* [Work instructions]
Express the stretch of the listing from the line containing "16: (1029, 1086)" through the line containing "156: (811, 185)", both included, as a JSON list of strings with one string per line and blank lines left out.

Items from a data source
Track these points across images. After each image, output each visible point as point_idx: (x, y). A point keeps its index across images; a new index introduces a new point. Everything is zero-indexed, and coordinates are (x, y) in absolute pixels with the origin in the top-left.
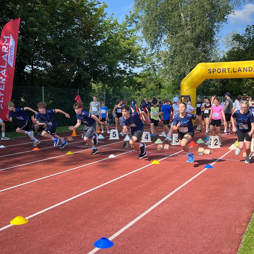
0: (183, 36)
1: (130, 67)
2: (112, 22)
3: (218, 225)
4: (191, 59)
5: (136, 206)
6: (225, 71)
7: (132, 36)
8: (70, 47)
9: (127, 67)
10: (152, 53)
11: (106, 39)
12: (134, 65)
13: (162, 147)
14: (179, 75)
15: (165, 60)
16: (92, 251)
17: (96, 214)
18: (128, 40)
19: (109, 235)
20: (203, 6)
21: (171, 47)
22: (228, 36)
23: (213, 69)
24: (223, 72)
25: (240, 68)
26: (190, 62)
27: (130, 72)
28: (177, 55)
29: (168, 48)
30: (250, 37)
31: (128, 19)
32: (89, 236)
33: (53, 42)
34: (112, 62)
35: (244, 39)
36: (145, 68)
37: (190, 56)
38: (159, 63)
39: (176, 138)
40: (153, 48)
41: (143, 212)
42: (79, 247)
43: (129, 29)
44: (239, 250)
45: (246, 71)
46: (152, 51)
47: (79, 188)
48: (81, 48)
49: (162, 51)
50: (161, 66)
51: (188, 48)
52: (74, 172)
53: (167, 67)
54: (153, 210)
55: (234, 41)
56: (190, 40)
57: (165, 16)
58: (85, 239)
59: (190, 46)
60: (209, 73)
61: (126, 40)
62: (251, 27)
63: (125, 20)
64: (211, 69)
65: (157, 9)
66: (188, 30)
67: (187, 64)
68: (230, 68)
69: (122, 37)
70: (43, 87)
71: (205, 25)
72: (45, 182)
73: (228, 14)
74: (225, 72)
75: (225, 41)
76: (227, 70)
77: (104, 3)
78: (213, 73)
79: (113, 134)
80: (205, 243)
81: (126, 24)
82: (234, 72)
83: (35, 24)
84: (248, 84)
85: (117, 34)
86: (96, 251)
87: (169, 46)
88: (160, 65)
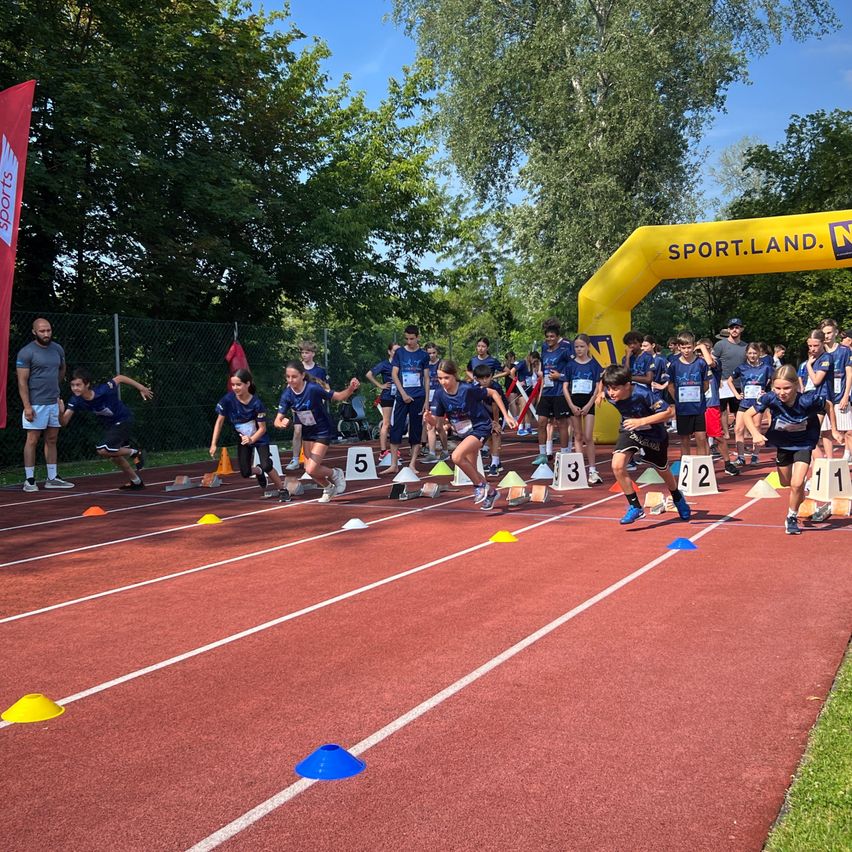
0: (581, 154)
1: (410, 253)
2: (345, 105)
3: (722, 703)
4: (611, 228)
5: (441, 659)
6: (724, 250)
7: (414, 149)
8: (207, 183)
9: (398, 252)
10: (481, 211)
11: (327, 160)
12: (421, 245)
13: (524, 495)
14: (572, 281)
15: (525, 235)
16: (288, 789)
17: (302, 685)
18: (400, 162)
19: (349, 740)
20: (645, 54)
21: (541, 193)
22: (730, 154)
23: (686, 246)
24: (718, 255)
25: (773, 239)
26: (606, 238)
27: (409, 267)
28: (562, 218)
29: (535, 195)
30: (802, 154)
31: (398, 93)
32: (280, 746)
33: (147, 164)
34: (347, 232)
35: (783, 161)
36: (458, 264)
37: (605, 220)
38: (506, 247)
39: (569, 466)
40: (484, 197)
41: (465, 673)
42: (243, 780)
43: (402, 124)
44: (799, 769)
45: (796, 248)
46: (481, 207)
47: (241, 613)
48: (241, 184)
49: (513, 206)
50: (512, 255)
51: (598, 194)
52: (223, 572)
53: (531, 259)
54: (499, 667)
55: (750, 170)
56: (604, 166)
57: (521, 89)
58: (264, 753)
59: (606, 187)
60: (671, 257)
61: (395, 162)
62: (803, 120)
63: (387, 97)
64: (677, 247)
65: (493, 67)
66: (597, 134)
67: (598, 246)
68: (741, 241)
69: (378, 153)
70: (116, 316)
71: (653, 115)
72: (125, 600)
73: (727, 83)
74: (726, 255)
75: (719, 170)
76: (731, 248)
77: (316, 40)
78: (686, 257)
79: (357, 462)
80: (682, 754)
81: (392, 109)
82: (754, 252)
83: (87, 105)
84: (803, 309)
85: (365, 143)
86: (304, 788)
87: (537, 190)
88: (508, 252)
--
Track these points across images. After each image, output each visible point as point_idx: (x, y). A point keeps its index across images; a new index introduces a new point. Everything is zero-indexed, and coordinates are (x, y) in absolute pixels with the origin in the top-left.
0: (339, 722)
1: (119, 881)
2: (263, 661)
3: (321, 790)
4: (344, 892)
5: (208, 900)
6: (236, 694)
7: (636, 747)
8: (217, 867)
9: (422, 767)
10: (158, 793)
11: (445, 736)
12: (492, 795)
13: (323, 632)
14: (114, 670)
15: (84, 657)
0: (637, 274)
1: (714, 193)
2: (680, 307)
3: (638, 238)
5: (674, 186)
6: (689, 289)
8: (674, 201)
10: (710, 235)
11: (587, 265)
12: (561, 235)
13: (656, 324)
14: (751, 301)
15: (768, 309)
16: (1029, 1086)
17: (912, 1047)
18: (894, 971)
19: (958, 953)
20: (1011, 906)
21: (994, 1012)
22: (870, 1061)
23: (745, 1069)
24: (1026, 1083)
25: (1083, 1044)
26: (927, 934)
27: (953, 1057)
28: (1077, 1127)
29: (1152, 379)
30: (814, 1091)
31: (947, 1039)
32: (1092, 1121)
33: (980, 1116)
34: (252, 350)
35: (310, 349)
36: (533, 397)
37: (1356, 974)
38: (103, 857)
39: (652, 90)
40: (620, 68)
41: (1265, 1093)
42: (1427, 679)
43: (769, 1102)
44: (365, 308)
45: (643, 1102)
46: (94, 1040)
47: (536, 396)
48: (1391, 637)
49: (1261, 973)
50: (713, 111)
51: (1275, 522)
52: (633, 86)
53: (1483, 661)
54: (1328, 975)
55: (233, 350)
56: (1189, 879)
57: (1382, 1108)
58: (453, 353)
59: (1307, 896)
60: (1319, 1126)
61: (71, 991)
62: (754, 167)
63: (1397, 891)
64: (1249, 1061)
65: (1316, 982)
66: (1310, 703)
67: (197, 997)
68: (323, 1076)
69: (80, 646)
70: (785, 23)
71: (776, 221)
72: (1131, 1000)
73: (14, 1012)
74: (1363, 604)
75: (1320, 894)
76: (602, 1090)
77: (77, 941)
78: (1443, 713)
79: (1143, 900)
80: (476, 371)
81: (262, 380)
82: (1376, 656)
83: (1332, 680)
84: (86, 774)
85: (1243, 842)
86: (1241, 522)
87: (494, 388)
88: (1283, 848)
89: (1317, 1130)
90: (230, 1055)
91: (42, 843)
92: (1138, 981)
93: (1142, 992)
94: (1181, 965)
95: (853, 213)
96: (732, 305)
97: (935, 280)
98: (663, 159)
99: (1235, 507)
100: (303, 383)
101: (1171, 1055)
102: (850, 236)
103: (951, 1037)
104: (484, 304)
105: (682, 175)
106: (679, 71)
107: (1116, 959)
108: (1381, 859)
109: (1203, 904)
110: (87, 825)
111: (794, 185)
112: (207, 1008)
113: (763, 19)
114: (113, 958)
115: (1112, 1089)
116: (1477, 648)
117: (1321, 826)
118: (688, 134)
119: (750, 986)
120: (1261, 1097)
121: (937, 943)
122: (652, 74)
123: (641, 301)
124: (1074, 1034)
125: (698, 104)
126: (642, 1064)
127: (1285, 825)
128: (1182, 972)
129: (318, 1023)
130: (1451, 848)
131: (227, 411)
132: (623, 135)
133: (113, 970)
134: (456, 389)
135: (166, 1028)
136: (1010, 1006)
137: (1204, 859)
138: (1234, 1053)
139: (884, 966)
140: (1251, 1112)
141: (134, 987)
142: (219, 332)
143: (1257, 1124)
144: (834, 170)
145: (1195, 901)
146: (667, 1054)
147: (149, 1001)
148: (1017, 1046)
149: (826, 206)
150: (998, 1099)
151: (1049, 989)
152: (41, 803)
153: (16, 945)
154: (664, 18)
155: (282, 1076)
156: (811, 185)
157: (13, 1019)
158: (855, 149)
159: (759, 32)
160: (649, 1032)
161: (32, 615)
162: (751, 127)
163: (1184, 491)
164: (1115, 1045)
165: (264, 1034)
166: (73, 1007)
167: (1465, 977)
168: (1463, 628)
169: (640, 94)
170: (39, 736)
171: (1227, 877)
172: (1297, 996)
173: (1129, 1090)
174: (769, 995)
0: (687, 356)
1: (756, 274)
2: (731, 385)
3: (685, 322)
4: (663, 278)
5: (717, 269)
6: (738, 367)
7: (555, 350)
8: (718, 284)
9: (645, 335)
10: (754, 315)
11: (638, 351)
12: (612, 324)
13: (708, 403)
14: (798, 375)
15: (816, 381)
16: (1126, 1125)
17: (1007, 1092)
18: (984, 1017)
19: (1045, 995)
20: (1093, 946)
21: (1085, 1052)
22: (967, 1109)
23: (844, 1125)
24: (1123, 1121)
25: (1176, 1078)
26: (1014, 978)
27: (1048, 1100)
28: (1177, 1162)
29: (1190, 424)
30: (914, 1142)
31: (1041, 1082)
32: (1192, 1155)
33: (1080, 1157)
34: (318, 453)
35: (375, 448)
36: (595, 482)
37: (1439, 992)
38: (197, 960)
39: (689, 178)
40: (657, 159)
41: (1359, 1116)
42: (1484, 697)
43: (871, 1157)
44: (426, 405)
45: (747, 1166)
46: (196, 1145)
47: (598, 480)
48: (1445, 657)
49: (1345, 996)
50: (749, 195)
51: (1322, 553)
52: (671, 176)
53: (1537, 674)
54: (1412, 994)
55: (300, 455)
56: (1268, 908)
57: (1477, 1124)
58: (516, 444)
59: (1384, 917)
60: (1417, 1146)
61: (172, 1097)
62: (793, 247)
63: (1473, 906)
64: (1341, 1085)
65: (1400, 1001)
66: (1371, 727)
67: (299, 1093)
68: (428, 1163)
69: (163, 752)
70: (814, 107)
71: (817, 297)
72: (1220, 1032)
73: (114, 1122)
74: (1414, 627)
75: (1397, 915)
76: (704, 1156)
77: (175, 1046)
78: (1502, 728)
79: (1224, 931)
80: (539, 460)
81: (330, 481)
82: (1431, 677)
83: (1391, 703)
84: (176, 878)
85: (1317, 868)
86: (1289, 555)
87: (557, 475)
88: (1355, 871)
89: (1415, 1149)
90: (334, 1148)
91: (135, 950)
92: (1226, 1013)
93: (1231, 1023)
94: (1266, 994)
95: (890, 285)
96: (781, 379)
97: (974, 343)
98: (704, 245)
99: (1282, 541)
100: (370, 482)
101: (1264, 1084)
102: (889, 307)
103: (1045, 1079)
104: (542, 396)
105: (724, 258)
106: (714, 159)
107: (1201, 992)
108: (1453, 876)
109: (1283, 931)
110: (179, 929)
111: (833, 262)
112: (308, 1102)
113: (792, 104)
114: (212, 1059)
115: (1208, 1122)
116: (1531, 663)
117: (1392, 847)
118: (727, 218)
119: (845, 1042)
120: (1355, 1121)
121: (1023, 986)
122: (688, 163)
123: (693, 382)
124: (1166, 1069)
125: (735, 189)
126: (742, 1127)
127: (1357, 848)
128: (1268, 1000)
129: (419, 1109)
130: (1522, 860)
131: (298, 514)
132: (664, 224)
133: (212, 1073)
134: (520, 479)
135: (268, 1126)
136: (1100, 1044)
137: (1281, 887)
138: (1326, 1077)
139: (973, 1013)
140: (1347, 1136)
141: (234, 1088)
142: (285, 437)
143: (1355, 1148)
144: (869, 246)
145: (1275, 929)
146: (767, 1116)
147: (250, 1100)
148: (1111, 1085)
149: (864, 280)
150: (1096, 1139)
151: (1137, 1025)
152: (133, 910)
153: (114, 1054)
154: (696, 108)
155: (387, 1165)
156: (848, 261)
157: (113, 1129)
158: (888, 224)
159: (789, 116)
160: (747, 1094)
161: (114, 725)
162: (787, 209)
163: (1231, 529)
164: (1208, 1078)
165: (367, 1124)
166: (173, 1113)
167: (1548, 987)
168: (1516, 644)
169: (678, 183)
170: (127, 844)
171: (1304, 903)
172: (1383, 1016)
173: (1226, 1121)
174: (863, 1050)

* [Final answer]
[
  "16: (1029, 1086)",
  "17: (912, 1047)",
  "18: (894, 971)",
  "19: (958, 953)",
  "20: (1011, 906)",
  "21: (994, 1012)",
  "22: (870, 1061)",
  "23: (745, 1069)",
  "24: (1026, 1083)",
  "25: (1083, 1044)",
  "26: (927, 934)",
  "27: (953, 1057)",
  "28: (1077, 1127)",
  "29: (1152, 379)",
  "30: (814, 1091)",
  "31: (947, 1039)",
  "32: (1092, 1121)",
  "33: (980, 1116)",
  "34: (252, 350)",
  "35: (310, 349)",
  "36: (533, 397)",
  "37: (1356, 974)",
  "38: (103, 857)",
  "39: (652, 90)",
  "40: (620, 68)",
  "41: (1265, 1093)",
  "42: (1427, 679)",
  "43: (769, 1102)",
  "44: (365, 308)",
  "45: (643, 1102)",
  "46: (94, 1040)",
  "47: (536, 396)",
  "48: (1391, 637)",
  "49: (1261, 973)",
  "50: (713, 111)",
  "51: (1275, 522)",
  "52: (633, 86)",
  "53: (1483, 661)",
  "54: (1328, 975)",
  "55: (233, 350)",
  "56: (1189, 879)",
  "57: (1382, 1108)",
  "58: (453, 353)",
  "59: (1307, 896)",
  "60: (1319, 1126)",
  "61: (71, 991)",
  "62: (754, 167)",
  "63: (1397, 891)",
  "64: (1249, 1061)",
  "65: (1316, 982)",
  "66: (1310, 703)",
  "67: (197, 997)",
  "68: (323, 1076)",
  "69: (80, 646)",
  "70: (785, 23)",
  "71: (776, 221)",
  "72: (1131, 1000)",
  "73: (14, 1012)",
  "74: (1363, 604)",
  "75: (1320, 894)",
  "76: (602, 1090)",
  "77: (77, 941)",
  "78: (1443, 713)",
  "79: (1143, 900)",
  "80: (476, 371)",
  "81: (262, 380)",
  "82: (1376, 656)",
  "83: (1332, 680)",
  "84: (86, 774)",
  "85: (1243, 842)",
  "86: (1241, 522)",
  "87: (494, 388)",
  "88: (1283, 848)",
  "89: (1317, 1130)",
  "90: (230, 1055)",
  "91: (42, 843)",
  "92: (1138, 981)",
  "93: (1142, 992)",
  "94: (1181, 965)",
  "95: (853, 213)",
  "96: (732, 305)",
  "97: (935, 280)",
  "98: (663, 159)",
  "99: (1235, 507)",
  "100: (303, 383)",
  "101: (1171, 1055)",
  "102: (850, 236)",
  "103: (951, 1037)",
  "104: (484, 304)",
  "105: (682, 175)",
  "106: (679, 71)",
  "107: (1116, 959)",
  "108: (1381, 859)",
  "109: (1203, 904)",
  "110: (87, 825)",
  "111: (794, 185)",
  "112: (207, 1008)",
  "113: (763, 19)",
  "114: (113, 958)",
  "115: (1112, 1089)",
  "116: (1477, 648)",
  "117: (1321, 826)",
  "118: (688, 134)",
  "119: (750, 986)",
  "120: (1261, 1097)",
  "121: (937, 943)",
  "122: (652, 74)",
  "123: (641, 301)",
  "124: (1074, 1034)",
  "125: (698, 104)",
  "126: (642, 1064)",
  "127: (1285, 825)",
  "128: (1182, 972)",
  "129: (318, 1023)",
  "130: (1451, 848)",
  "131: (227, 411)",
  "132: (623, 135)",
  "133: (113, 970)",
  "134: (456, 389)",
  "135: (166, 1028)",
  "136: (1010, 1006)",
  "137: (1204, 859)",
  "138: (1234, 1053)",
  "139: (884, 966)",
  "140: (1251, 1112)",
  "141: (134, 987)",
  "142: (219, 332)",
  "143: (1257, 1124)",
  "144: (834, 170)",
  "145: (1195, 901)",
  "146: (667, 1054)",
  "147: (149, 1001)",
  "148: (1017, 1046)",
  "149: (826, 206)",
  "150: (998, 1099)",
  "151: (1049, 989)",
  "152: (41, 803)",
  "153: (16, 945)",
  "154: (664, 18)",
  "155: (282, 1076)",
  "156: (811, 185)"
]